Prior to oral argument, the defendant informed the court that he had filed a petition in bankruptcy and requested that this appeal be stayed pursuant to § 362 (a) (1) of the Bankruptcy Code. 11 U.S.C. § 362 (a) (1).
The pertinent portion of that statute provides: “(a) Except as provided in subsection (b) of this section, a petition filed under section 301, 302 or 303 of this title or an application filed under section 5 (a) (3) of the Securities Investor Protection Act of 1970 (15 USC 78eee (a) (3)) operates as a stay, applicable to all entities, of
“(1) the commencement or continuation, including the issuance or employment of process, of a judicial, administrative, or other proceeding against the debtor that was or could have been commenced before the commencement of the case under this title, or to recover a claim against the debtor that arose before the commencement of the case under this title . . . .”
We agree with the Appeals Court of Massachusetts that an appeal filed by the debtor is not a judicial proceeding against the debtor and, therefore, the petition in bankruptcy does not stay the present appeal.
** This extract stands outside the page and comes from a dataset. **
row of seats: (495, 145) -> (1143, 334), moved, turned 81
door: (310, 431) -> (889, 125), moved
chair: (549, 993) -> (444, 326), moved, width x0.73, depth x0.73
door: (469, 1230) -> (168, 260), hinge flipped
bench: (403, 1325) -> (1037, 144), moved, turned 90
Marine Midland Bank v. Herriott, 10 Mass. App. 743, 412 N.E.2d 908 (1980); accord Shop in the Grove v. Union Federal Savings & Loan Assn., 425 So. 2d 1138 (Fla. Dist. Ct. App. 1982); Accredited Associates, Inc. v. Shottenfeld, 162 Ga. App. 575, 292 S.E.2d 417 (1982). Since this case must be remanded for further proceedings in accordance with this opinion, the question remains as to whether any further proceedings in this matter by the trial court are stayed by the provisions of the Bankruptcy Code, 11 U.S.C. § 362 (a) (1). When a judgment is set aside, the parties return to the status they had prior to the rendering of the judgment. Wendland v. Ridgefield Construction Services, Inc., 190 Conn. 791, 796-97, 462 A.2d 1043 (1983); Maltbie, Conn. App. Proc. § 345. On remand, the judicial proceeding will be an action against the debtor and consequently the proceedings will be stayed. Cf. Cathey v. Johns-Manville Sales Corporation, 711 F.2d 60, 62 (6th Cir. 1983).